Attics with Attitude

I am sometimes asked which writers have changed my life. Next time I shall not answer ‘Proust’ but ‘Rachel Khoo’. For five years, since the death of my husband, I had all but given up cooking and eating, all but forgotten what I had valued before my personal doomsday. Rachel Khoo has re-engaged my taste-buds and my enthusiasm. I may even convert my fantasy dinner parties into real ones. I am already making lists.

In 1951, I exchanged a comfortable flat in London for an uncomfortable attic in Paris. I was young, I was making a statement in the face of bourgeois values – those of money, privilege and entitlement: I was choosing slender means. As a result, every aspect of my new life revealed to me a different version of myself from the one imposed by my background.

The word ‘attic’ is loaded with ambiguity. One has only to look to literature, where it can stand variously for the romantic and the corrupt – for a mouse-infested eyrie with creaking floorboards, filled with the dust and dirt of centuries, but also for a haven of warmth, privacy and creativity. When Fanny Price is consigned to bed in the attic at Mansfield Park by the horrid Mrs Norris, it is to degrade her; yet when the Brontë children needed somewhere private to compose their stories, they chose the attic. Charlotte Brontë’s Mr Rochester keeps his mad wife Bertha prisoner in the attic; but when Jo March is fighting against the life of marriage and domesticity proposed for her in Little Women, it is to the attic that she escapes.

On a daily basis, life in an attic is challenging: the roof can leak, delivery men refuse the stairs like horses refusing a jump, and if the entry-phone is out of order and one is ill, there is nothing for it but to hurl the key from the window into the road and risk it disappear- ing down a drain – but if one’s leg is in plaster and one is on crutches, how can one manage the stairs?

__Supplied information__:

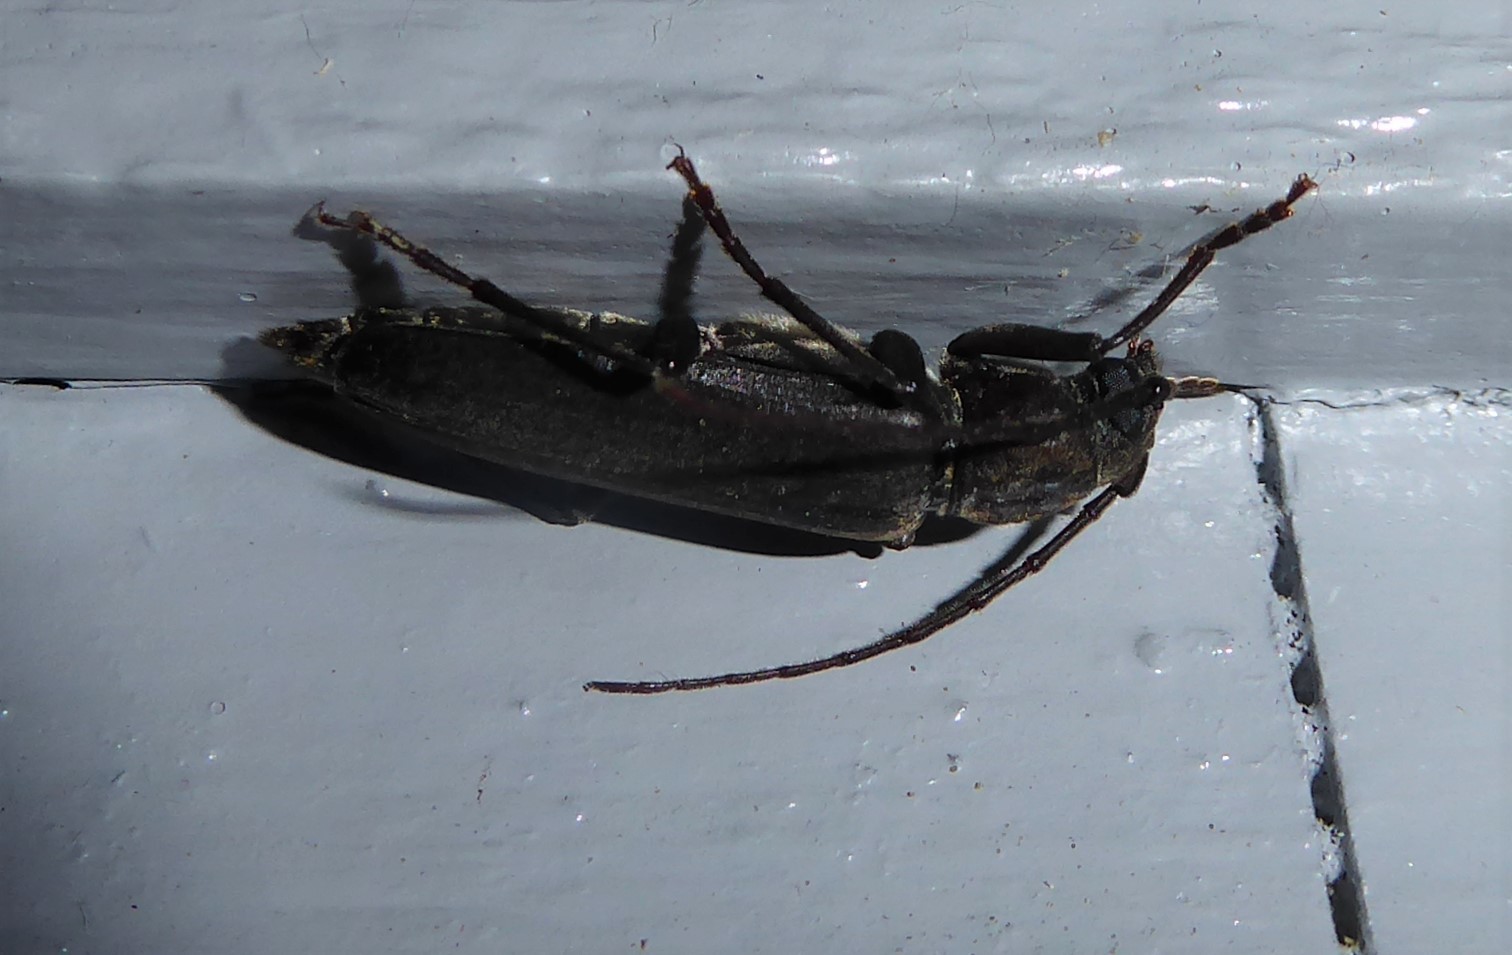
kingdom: Animalia
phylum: Arthropoda
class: Insecta
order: Coleoptera
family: Cerambycidae
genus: Arhopalus
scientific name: Arhopalus ferus
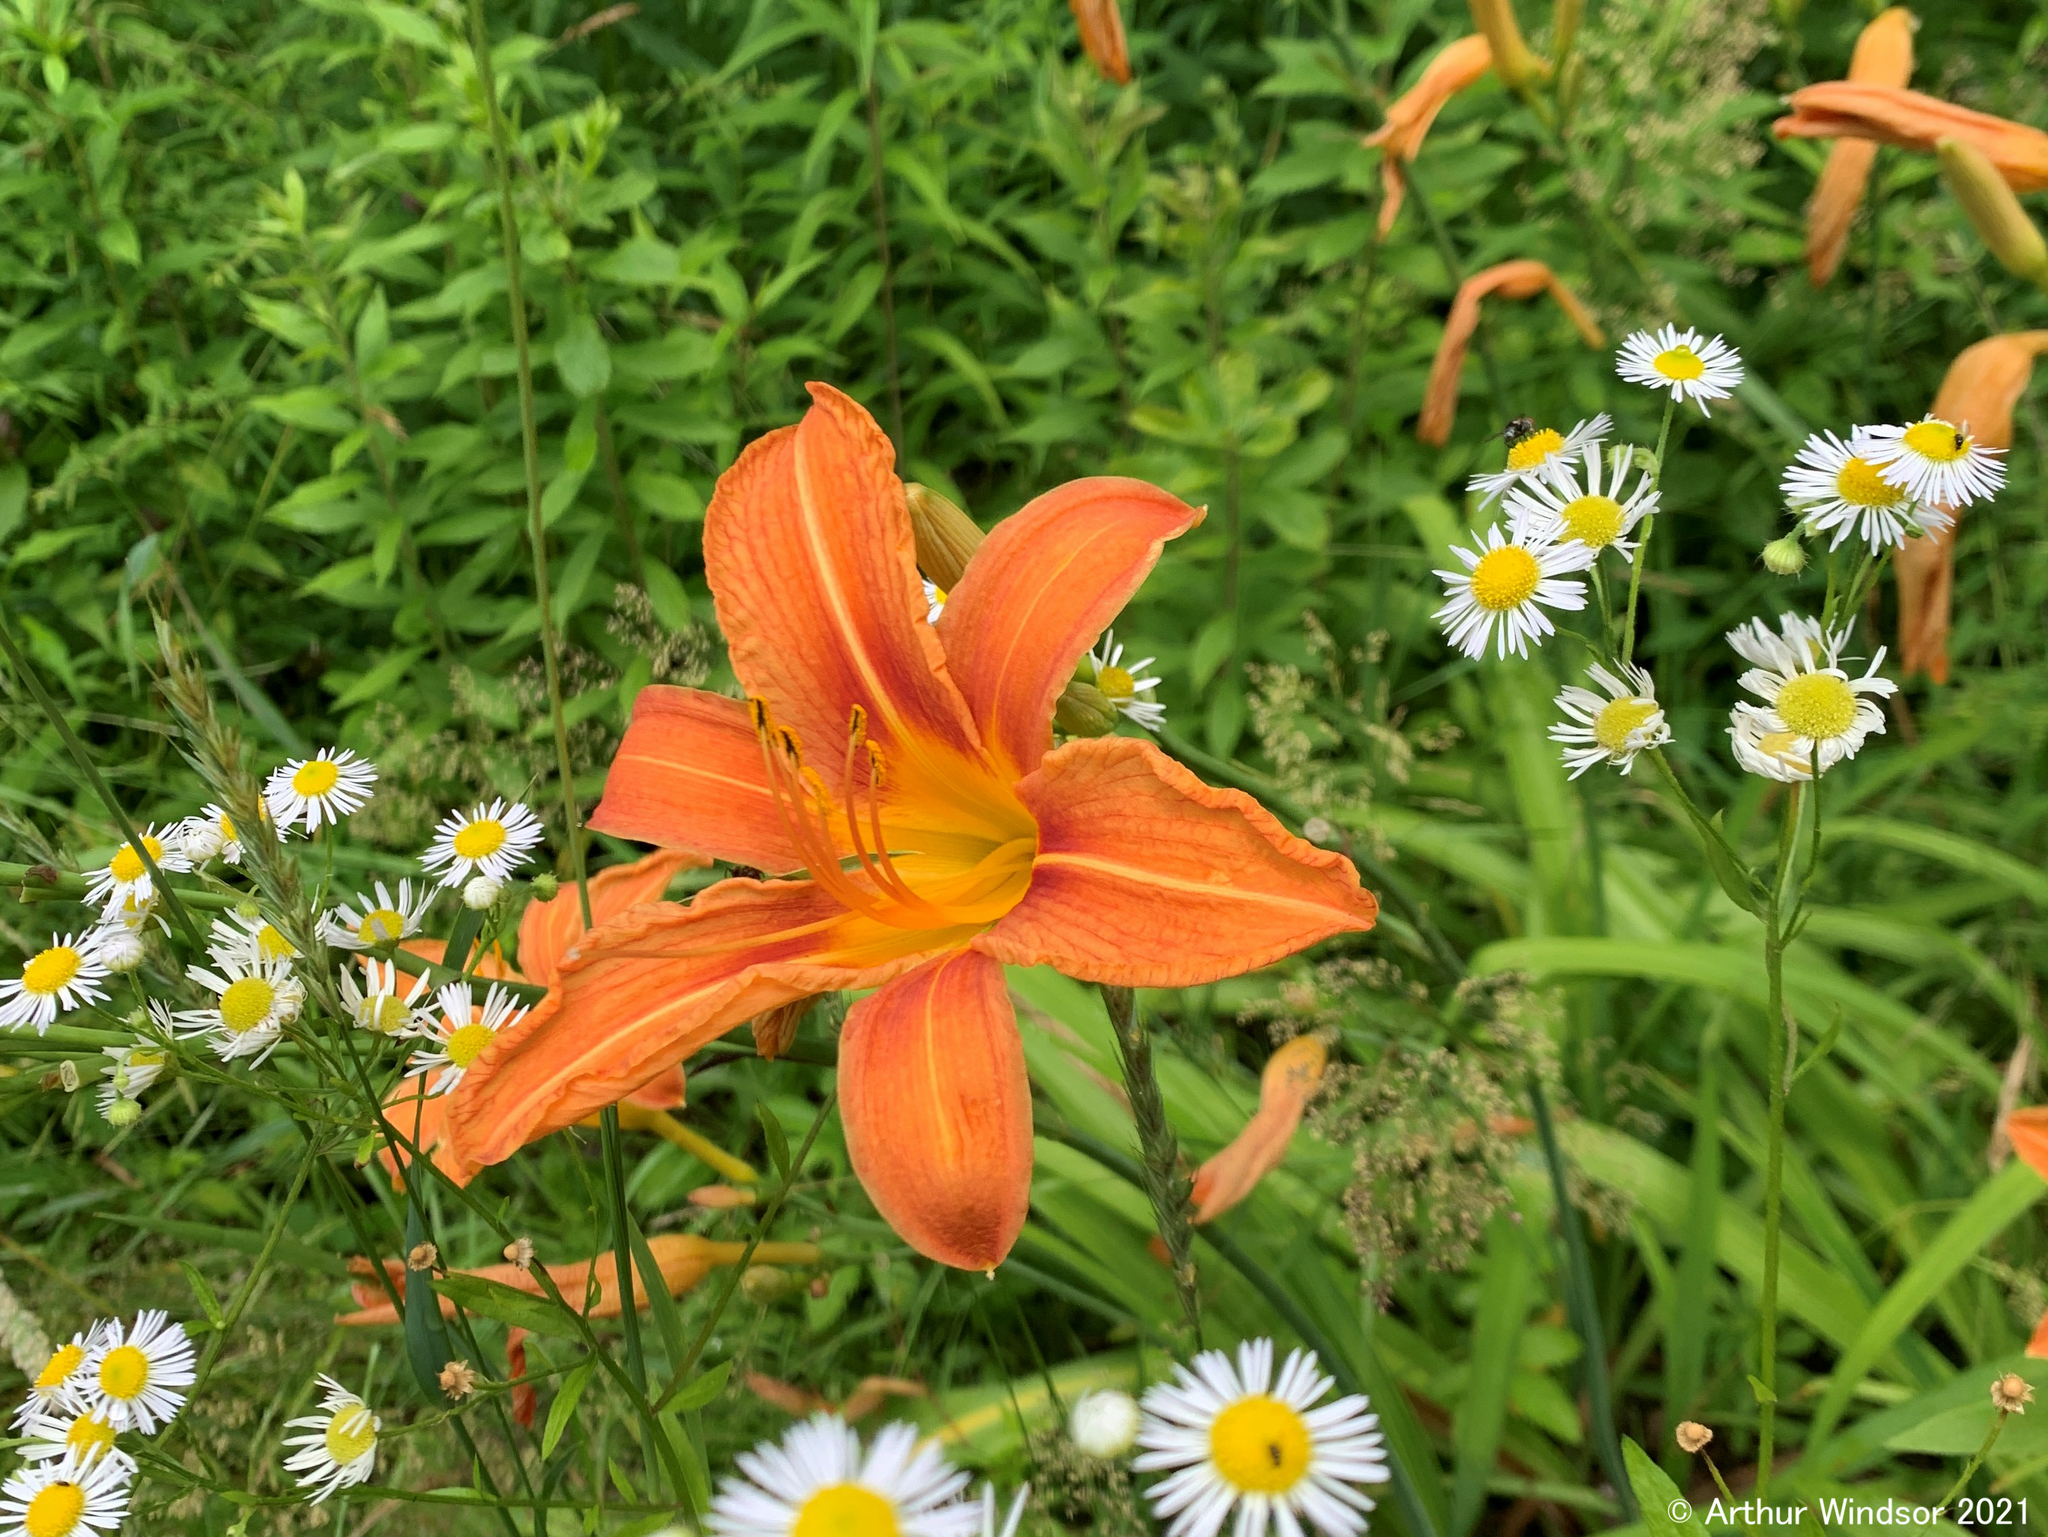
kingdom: Plantae
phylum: Tracheophyta
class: Liliopsida
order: Asparagales
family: Asphodelaceae
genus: Hemerocallis
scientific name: Hemerocallis fulva
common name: Orange day-lily
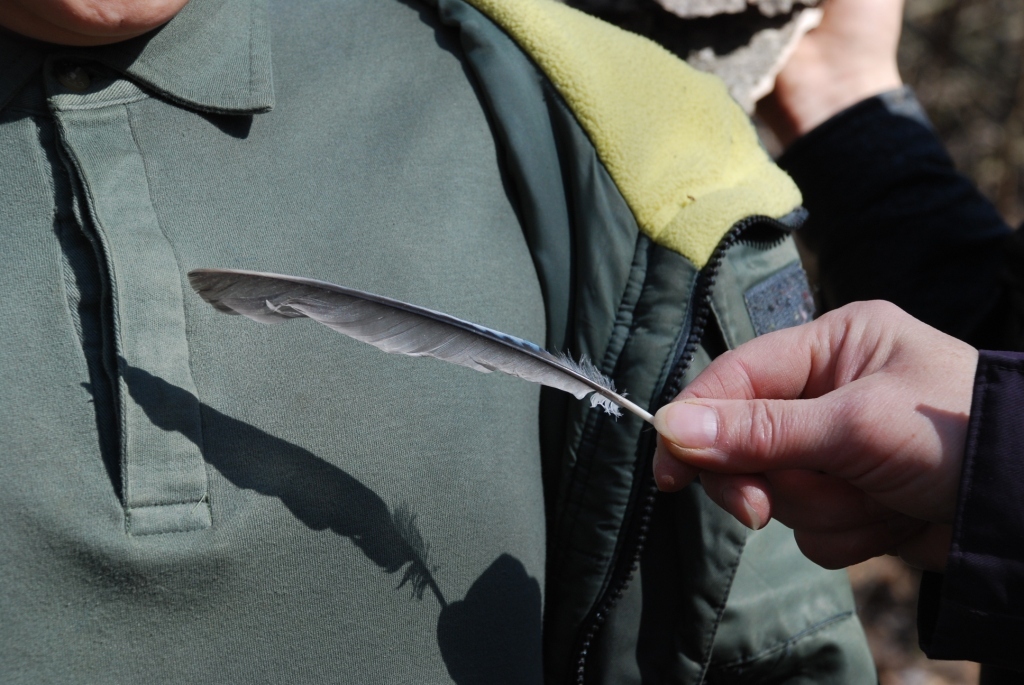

__Written instruction__:
In the piece titled "Attics with Attitude", what year did the writer swap a comfortable London flat for an attic in Paris?

__Finished task__:
1951